The University of Louisville is creating a new campus in downtown Louisville to be known as the UofL Christina Lee Brown Envirome Institute – New Vision of Health Campus, where study will focus on health as a shared community resource, incorporating environmental and cultural factors. The campus will be both a world-class research center and a nexus for community engagement, spawning citizen scientists and making health equity everyone’s pursuit. It will consist of two historic buildings on West Muhammad Ali Boulevard totaling 133,000 square feet and an adjacent garden space.
The launch of the New Vision of Health Campus is made possible by a commitment from health advocate Christina Lee Brown of Louisville valued at $47 million by the university. Brown is providing $30 million over 20 years to support the UofL Christina Lee Brown Envirome Institute and is giving rent-free use of the buildings to the university, equating to a $17-million in-kind donation. In a special meeting earlier today, the UofL Board of Trustees approved a lease granting UofL use of the property, which is owned by Brown. The university plans to seek additional partnerships and financial support for the campus and its mission.
“We are incredibly grateful to Mrs. Brown for this generous gift of support and this special space in the heart of the city,” said Lori Stewart Gonzalez, interim president of UofL. “On this new campus, UofL researchers will increase our understanding of the many aspects of our environment that contribute to optimum health for everyone, here and beyond. It embodies our commitment to health equity.”
“To grow from our past and promote long, fulfilling lives, we shouldn’t chase any single cause. We live in a complex, interdependent world where history is our shared legacy and health is our shared aspiration,” Brown said. “By honestly recognizing our common stories, we can frame a new vision of health which unifies us. It can inspire healthier lives, healthier communities and a healthier world.”
The New Vision of Health Campus will include specially designed laboratories and offices for the UofL Christina Lee Brown Envirome Institute that will engage researchers and community members to learn how natural, cultural and personal environments impact health. Institute researchers work with community partners to discover how to build healthier cities, creating insights and models to improve health in Louisville and around the world.
The research will be directed by Aruni Bhatnagar, director of the UofL Envirome Institute, professor of medicine and chief of the UofL Division of Environmental Medicine.
“Our quest is to pursue the new vision that health is a resource that needs to be cultivated through conducive physical and environmental conditions,” Bhatnagar said. “Health is more than the absence of disease. Health is a resilience that helps individuals withstand all forms of stress. We want to move the discussion of health away from disease and instead focus on actively promoting health before disease occurs.”
The UofL Christina Lee Brown Envirome Institute was created in 2018 with a $5-million gift from Brown that charged UofL researchers to take a holistic, multidisciplinary approach to understanding how the human-environment interrelationship affects peoples’ lives and to convert that knowledge to actionable steps to promote human health. This research and the new funding announced today support the university’s grand challenge strategic research priority of “Advancing Our Health,” an initiative to lead a transformative shift in how we understand, promote and recover health through all stages of life.

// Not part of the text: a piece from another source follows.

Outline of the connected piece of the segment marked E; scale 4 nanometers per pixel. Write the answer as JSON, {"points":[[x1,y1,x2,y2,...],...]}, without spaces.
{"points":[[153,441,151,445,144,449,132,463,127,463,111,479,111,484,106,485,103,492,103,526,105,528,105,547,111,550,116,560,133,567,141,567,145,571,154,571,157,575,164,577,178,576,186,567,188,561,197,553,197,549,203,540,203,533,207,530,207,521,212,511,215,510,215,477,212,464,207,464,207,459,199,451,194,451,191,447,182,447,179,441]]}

Research highlights from the Envirome Institute include the Green Heart Project, documenting the health impacts of living among greater levels of vegetation, the Co-Immunity Project, tracking the presence and spread of COVID-19 in the community through testing of individuals and wastewater, and research to document the effects of smoking and vaping on health. Bhatnagar is co-director of the American Heart Association’s Tobacco Center for Regulatory Science, and the center’s research was employed as key evidence for ending the sale of flavored vaping products in California. The institute also houses the only NIH Superfund Research Center devoted to studying the effects of superfund chemicals on cardiovascular health, diabetes and obesity.

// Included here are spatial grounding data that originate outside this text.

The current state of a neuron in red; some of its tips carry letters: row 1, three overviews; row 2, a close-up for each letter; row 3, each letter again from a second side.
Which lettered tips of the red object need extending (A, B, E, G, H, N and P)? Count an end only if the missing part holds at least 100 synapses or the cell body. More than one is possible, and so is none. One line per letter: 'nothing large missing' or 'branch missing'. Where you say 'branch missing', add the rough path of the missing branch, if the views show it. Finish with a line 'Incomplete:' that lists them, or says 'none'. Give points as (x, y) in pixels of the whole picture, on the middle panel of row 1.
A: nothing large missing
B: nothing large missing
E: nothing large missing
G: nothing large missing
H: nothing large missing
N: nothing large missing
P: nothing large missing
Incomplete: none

“This is UofL research that could transform the way we promote well-being by revealing and decoding the factors that affect it,” said Kevin Gardner, UofL’s executive vice president for research and innovation. “We are proud to work with Christina Lee Brown and appreciate her continued support to further this important effort in advancing our health. Together, we will help people here in Louisville and around the world live lives that are not just longer, but healthier and more resilient.”
The gift announced today is the single largest philanthropic gift in the university’s history.